Coadministration of elbasvir/grazoprevir with ritonavir is contraindicated. Concomitant use of elbasvir/grazoprevir with OATP1B inhibitors, such as ritonavir, may increase the risk of ALT elevations due to a significant increase in grazoprevir plasma concentrations caused by OATP1B1/3 inhibition. Consider pausing elbasvir/grazoprevir during and up to 3 days after the completion of nirmatrelvir/ritonavir treatment. However, the risk/benefit of prescribing nirmatrelvir/ritonavir should be carefully evaluated in patients with suboptimal adherence to elbasvir/grazoprevir as further treatment interruption could potentially lead to HCV treatment failure.

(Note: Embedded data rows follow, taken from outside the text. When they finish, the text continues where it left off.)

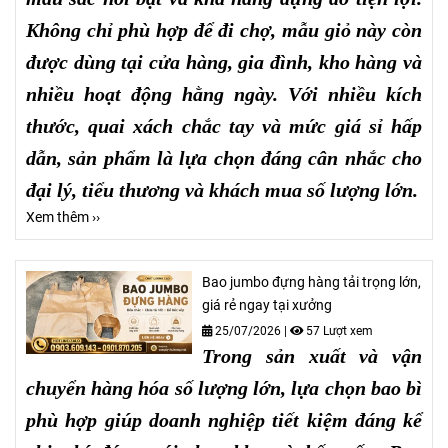
Không chỉ phù hợp để đi chợ, mẫu giỏ này còn
được dùng tại cửa hàng, gia đình, kho hàng và
nhiều hoạt động hằng ngày. Với nhiều kích
thước, quai xách chắc tay và mức giá sỉ hấp
dẫn, sản phẩm là lựa chọn đáng cân nhắc cho
đại lý, tiểu thương và khách mua số lượng lớn.
Xem thêm ››
Bao jumbo đựng hàng tải trọng lớn,
giá rẻ ngay tại xưởng
25/07/2026
|
57 Lượt xem
Trong sản xuất và vận
chuyển hàng hóa số lượng lớn, lựa chọn bao bì
phù hợp giúp doanh nghiệp tiết kiệm đáng kể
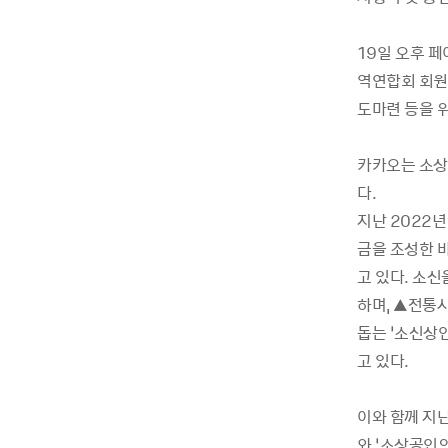
19일 오후 
역연합회 회원과
도마련 등을 
카카오는 소상
다.
지난 2022년
금을 조성한 
고 있다. 소
하며, ▲전통
돕는 ‘소신상
고 있다.
이와 함께 지
와 ‘소상공인의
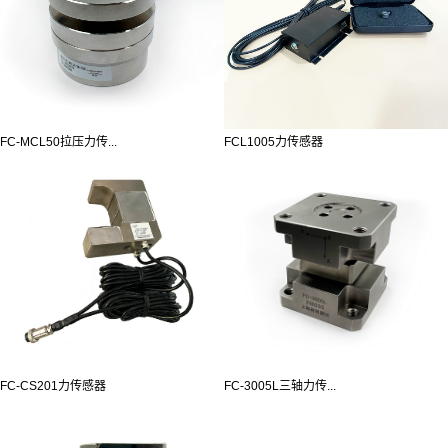
FC-MCL50拉压力传...
FCL1005力传感器
FC-CS201力传感器
FC-3005L三轴力传...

Coadministration has not been studied but use of eletriptan is contraindicated within at least 72 hours of nirmatrelvir/ritonavir. Eletriptan is metabolized by CYP3A4 and is unlikely to cause clinically important drug interactions mediated by CYP enzymes. Nirmatrelvir/ritonavir is metabolized by CYP3A and inhibits CYP3A. Coadministration is expected to increase eletriptan concentrations. Coadministration of eletriptan within at least 72 hours of nirmatrelvir/ritonavir is contraindicated in the American product label for Paxlovid due to potential for serious adverse reactions including cardiovascular and cerebrovascular events. However, if deemed clinically appropriate to do so, wait at least 12 hours after the last eletriptan dose before starting nirmatrelvir/ritonavir. Given inhibition of CYP3A4 by nirmatrelvir/ritonavir take several days to resolve, resume eletriptan treatment 3 days after the last dose of nirmatrelvir/ritonavir.